§ What is being asked
Your answer should be every line below that includes the word "tonnes".

§ Collected data
• • • • •
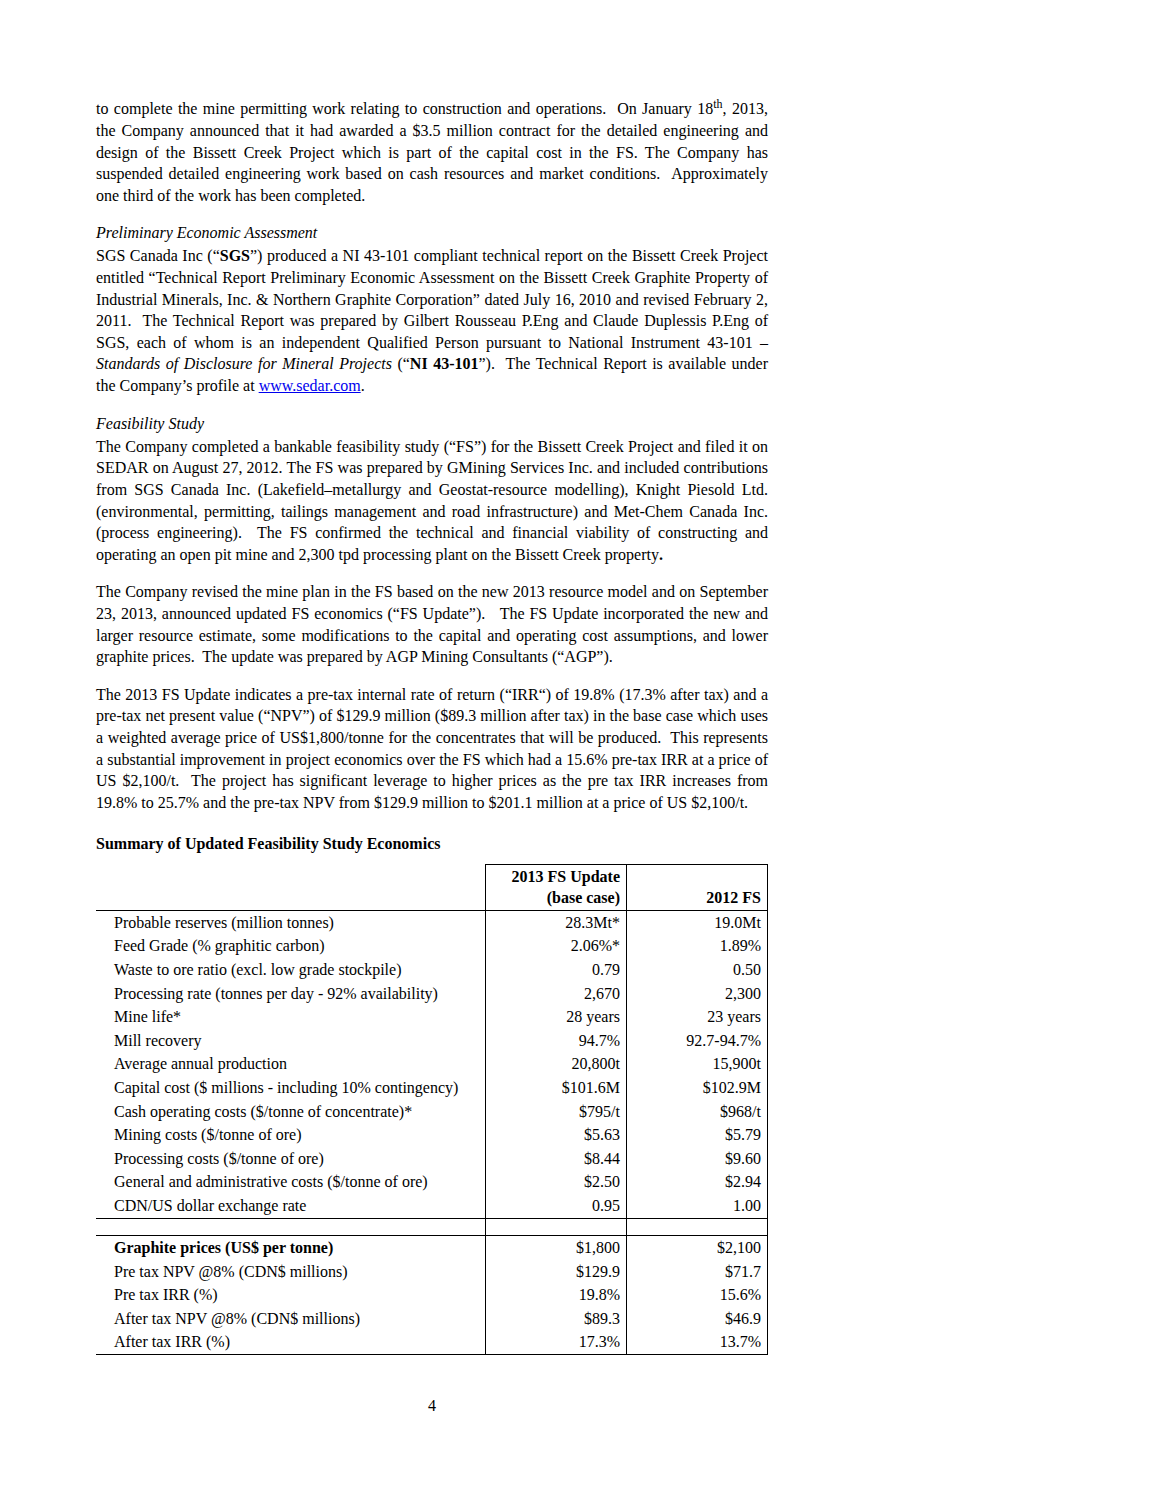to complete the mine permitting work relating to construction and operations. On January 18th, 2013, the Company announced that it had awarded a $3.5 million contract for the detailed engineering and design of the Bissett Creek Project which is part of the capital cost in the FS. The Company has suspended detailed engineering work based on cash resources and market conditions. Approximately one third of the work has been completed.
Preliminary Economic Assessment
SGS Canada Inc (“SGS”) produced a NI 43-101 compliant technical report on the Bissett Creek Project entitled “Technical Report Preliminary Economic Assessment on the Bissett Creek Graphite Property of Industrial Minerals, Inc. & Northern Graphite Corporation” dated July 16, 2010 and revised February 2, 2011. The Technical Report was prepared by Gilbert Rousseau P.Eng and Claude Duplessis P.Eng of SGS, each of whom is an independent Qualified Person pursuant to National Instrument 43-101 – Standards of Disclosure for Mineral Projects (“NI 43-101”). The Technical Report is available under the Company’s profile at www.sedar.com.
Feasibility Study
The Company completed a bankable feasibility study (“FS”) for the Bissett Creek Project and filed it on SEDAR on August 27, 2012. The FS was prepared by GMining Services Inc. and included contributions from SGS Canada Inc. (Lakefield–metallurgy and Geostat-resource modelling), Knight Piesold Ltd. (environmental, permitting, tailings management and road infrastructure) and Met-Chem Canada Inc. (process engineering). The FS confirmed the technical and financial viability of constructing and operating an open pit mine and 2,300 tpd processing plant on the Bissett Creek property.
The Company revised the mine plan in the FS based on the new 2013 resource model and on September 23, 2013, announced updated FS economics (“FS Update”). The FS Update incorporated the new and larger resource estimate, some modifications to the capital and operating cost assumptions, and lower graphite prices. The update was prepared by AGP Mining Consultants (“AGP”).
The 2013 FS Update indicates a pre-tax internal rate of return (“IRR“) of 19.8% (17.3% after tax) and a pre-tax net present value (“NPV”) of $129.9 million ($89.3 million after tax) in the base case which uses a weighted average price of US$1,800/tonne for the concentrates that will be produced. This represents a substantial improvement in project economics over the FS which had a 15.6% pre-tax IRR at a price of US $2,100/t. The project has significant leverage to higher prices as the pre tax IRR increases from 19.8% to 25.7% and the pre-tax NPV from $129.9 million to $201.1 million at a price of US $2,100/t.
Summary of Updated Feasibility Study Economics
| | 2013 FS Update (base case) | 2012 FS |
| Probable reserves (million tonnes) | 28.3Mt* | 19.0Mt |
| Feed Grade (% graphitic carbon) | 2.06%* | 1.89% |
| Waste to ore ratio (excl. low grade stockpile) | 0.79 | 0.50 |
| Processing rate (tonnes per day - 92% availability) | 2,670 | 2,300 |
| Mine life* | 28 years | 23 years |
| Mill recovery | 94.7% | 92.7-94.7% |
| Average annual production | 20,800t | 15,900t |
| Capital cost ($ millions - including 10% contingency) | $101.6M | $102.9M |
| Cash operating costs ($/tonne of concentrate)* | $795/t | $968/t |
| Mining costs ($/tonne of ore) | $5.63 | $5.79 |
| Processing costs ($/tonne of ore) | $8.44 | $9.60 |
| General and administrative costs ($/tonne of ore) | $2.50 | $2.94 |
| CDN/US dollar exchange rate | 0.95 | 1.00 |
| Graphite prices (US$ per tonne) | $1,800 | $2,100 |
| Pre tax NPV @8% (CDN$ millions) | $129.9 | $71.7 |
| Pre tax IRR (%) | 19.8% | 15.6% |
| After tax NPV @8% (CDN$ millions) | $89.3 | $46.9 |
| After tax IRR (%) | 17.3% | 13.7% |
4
• • • • •
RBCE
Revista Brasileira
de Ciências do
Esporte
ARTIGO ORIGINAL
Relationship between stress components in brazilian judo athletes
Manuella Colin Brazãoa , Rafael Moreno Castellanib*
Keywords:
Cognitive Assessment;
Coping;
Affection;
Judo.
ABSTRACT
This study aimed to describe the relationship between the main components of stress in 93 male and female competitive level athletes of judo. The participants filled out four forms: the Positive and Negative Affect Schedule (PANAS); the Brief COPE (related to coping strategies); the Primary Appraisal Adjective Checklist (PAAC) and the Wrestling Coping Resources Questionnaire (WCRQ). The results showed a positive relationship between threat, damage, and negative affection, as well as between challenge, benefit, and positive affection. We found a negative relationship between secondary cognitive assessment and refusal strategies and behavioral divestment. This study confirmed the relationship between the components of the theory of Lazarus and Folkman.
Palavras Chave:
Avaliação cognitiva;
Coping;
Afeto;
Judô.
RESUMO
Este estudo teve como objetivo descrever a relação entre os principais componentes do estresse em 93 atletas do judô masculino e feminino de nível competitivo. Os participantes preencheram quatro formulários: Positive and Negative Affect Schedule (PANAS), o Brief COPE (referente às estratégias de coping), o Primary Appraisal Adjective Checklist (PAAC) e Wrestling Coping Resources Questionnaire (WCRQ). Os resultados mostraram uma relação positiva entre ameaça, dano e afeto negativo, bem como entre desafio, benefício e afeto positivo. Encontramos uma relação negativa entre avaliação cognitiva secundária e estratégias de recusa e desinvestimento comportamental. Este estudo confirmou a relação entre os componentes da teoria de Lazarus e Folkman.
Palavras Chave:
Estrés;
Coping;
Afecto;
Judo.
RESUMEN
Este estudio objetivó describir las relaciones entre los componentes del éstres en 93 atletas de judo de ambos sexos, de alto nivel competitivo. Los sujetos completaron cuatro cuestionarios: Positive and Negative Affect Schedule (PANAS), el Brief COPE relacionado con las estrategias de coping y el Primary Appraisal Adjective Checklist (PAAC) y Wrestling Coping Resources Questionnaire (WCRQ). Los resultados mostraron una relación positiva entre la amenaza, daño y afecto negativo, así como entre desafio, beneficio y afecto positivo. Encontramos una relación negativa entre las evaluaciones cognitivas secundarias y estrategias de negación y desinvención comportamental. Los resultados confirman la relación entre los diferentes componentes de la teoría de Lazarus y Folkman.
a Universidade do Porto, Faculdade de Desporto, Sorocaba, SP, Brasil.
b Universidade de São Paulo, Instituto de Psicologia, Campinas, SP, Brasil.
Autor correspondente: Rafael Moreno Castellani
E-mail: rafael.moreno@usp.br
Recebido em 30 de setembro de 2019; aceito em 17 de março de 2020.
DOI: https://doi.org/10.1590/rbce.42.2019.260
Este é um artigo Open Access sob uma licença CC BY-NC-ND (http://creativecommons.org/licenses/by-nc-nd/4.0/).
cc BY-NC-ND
• • • • •
§ Exercise solution
| Probable reserves (million tonnes) | 28.3Mt* | 19.0Mt |
| Processing rate (tonnes per day - 92% availability) | 2,670 | 2,300 |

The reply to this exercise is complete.